(Stored data entries)

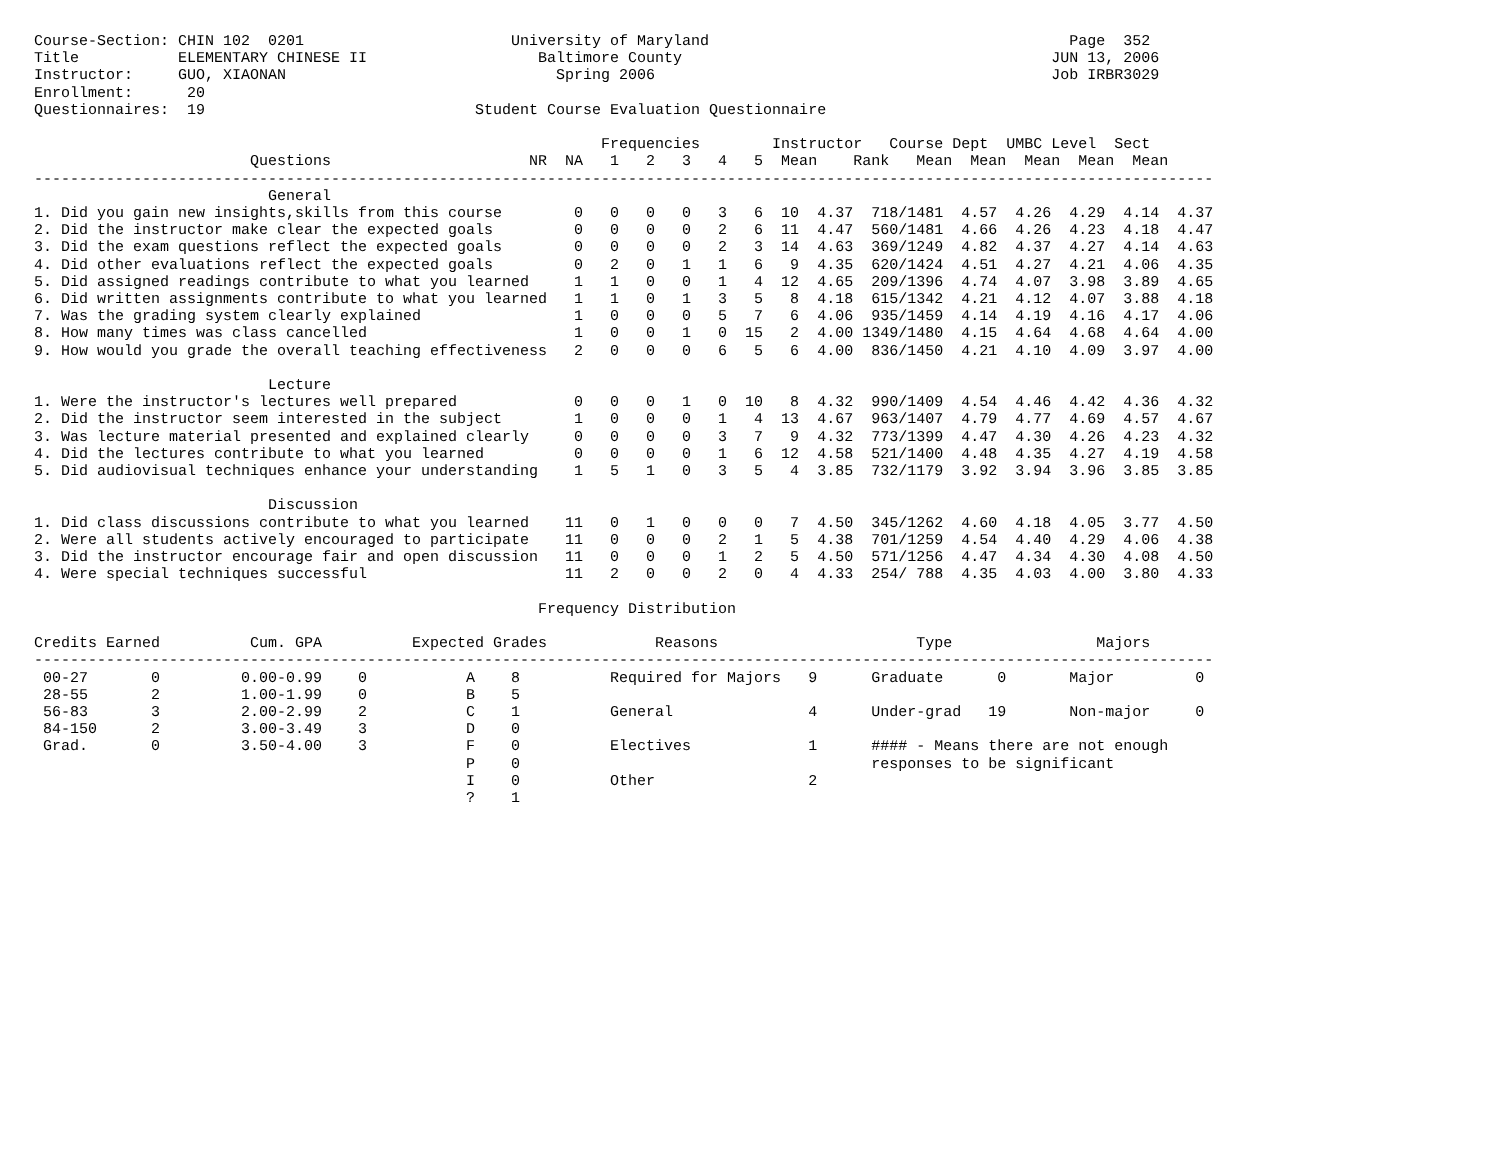Course-Section: CHIN 102  0201                       University of Maryland                                        Page  352
Title           ELEMENTARY CHINESE II                   Baltimore County                                         JUN 13, 2006
Instructor:     GUO, XIAONAN                              Spring 2006                                            Job IRBR3029
Enrollment:      20
Questionnaires:  19                              Student Course Evaluation Questionnaire

                                                               Frequencies        Instructor   Course Dept  UMBC Level  Sect
                        Questions                      NR  NA   1   2   3   4   5  Mean    Rank   Mean  Mean  Mean  Mean  Mean
-----------------------------------------------------------------------------------------------------------------------------------
                          General
1. Did you gain new insights,skills from this course        0   0   0   0   3   6  10  4.37  718/1481  4.57  4.26  4.29  4.14  4.37
2. Did the instructor make clear the expected goals         0   0   0   0   2   6  11  4.47  560/1481  4.66  4.26  4.23  4.18  4.47
3. Did the exam questions reflect the expected goals        0   0   0   0   2   3  14  4.63  369/1249  4.82  4.37  4.27  4.14  4.63
4. Did other evaluations reflect the expected goals         0   2   0   1   1   6   9  4.35  620/1424  4.51  4.27  4.21  4.06  4.35
5. Did assigned readings contribute to what you learned     1   1   0   0   1   4  12  4.65  209/1396  4.74  4.07  3.98  3.89  4.65
6. Did written assignments contribute to what you learned   1   1   0   1   3   5   8  4.18  615/1342  4.21  4.12  4.07  3.88  4.18
7. Was the grading system clearly explained                 1   0   0   0   5   7   6  4.06  935/1459  4.14  4.19  4.16  4.17  4.06
8. How many times was class cancelled                       1   0   0   1   0  15   2  4.00 1349/1480  4.15  4.64  4.68  4.64  4.00
9. How would you grade the overall teaching effectiveness   2   0   0   0   6   5   6  4.00  836/1450  4.21  4.10  4.09  3.97  4.00

                          Lecture
1. Were the instructor's lectures well prepared             0   0   0   1   0  10   8  4.32  990/1409  4.54  4.46  4.42  4.36  4.32
2. Did the instructor seem interested in the subject        1   0   0   0   1   4  13  4.67  963/1407  4.79  4.77  4.69  4.57  4.67
3. Was lecture material presented and explained clearly     0   0   0   0   3   7   9  4.32  773/1399  4.47  4.30  4.26  4.23  4.32
4. Did the lectures contribute to what you learned          0   0   0   0   1   6  12  4.58  521/1400  4.48  4.35  4.27  4.19  4.58
5. Did audiovisual techniques enhance your understanding    1   5   1   0   3   5   4  3.85  732/1179  3.92  3.94  3.96  3.85  3.85

                          Discussion
1. Did class discussions contribute to what you learned    11   0   1   0   0   0   7  4.50  345/1262  4.60  4.18  4.05  3.77  4.50
2. Were all students actively encouraged to participate    11   0   0   0   2   1   5  4.38  701/1259  4.54  4.40  4.29  4.06  4.38
3. Did the instructor encourage fair and open discussion   11   0   0   0   1   2   5  4.50  571/1256  4.47  4.34  4.30  4.08  4.50
4. Were special techniques successful                      11   2   0   0   2   0   4  4.33  254/ 788  4.35  4.03  4.00  3.80  4.33

                                                        Frequency Distribution

Credits Earned          Cum. GPA          Expected Grades            Reasons                      Type                Majors
-----------------------------------------------------------------------------------------------------------------------------------
 00-27       0         0.00-0.99    0           A    8          Required for Majors   9      Graduate      0       Major         0
 28-55       2         1.00-1.99    0           B    5
 56-83       3         2.00-2.99    2           C    1          General               4      Under-grad   19       Non-major     0
 84-150      2         3.00-3.49    3           D    0
 Grad.       0         3.50-4.00    3           F    0          Electives             1      #### - Means there are not enough
                                                P    0                                       responses to be significant
                                                I    0          Other                 2
                                                ?    1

### The task:
Out of the entries above, write out only the lines between the line holding "JUN 13, 2006" and the line holding "2. Did the instructor seem", inclusive, each exactly as given.

### Response to the exercise:
Title           ELEMENTARY CHINESE II                   Baltimore County                                         JUN 13, 2006
Instructor:     GUO, XIAONAN                              Spring 2006                                            Job IRBR3029
Enrollment:      20
Questionnaires:  19                              Student Course Evaluation Questionnaire

                                                               Frequencies        Instructor   Course Dept  UMBC Level  Sect
                        Questions                      NR  NA   1   2   3   4   5  Mean    Rank   Mean  Mean  Mean  Mean  Mean
-----------------------------------------------------------------------------------------------------------------------------------
                          General
1. Did you gain new insights,skills from this course        0   0   0   0   3   6  10  4.37  718/1481  4.57  4.26  4.29  4.14  4.37
2. Did the instructor make clear the expected goals         0   0   0   0   2   6  11  4.47  560/1481  4.66  4.26  4.23  4.18  4.47
3. Did the exam questions reflect the expected goals        0   0   0   0   2   3  14  4.63  369/1249  4.82  4.37  4.27  4.14  4.63
4. Did other evaluations reflect the expected goals         0   2   0   1   1   6   9  4.35  620/1424  4.51  4.27  4.21  4.06  4.35
5. Did assigned readings contribute to what you learned     1   1   0   0   1   4  12  4.65  209/1396  4.74  4.07  3.98  3.89  4.65
6. Did written assignments contribute to what you learned   1   1   0   1   3   5   8  4.18  615/1342  4.21  4.12  4.07  3.88  4.18
7. Was the grading system clearly explained                 1   0   0   0   5   7   6  4.06  935/1459  4.14  4.19  4.16  4.17  4.06
8. How many times was class cancelled                       1   0   0   1   0  15   2  4.00 1349/1480  4.15  4.64  4.68  4.64  4.00
9. How would you grade the overall teaching effectiveness   2   0   0   0   6   5   6  4.00  836/1450  4.21  4.10  4.09  3.97  4.00

                          Lecture
1. Were the instructor's lectures well prepared             0   0   0   1   0  10   8  4.32  990/1409  4.54  4.46  4.42  4.36  4.32
2. Did the instructor seem interested in the subject        1   0   0   0   1   4  13  4.67  963/1407  4.79  4.77  4.69  4.57  4.67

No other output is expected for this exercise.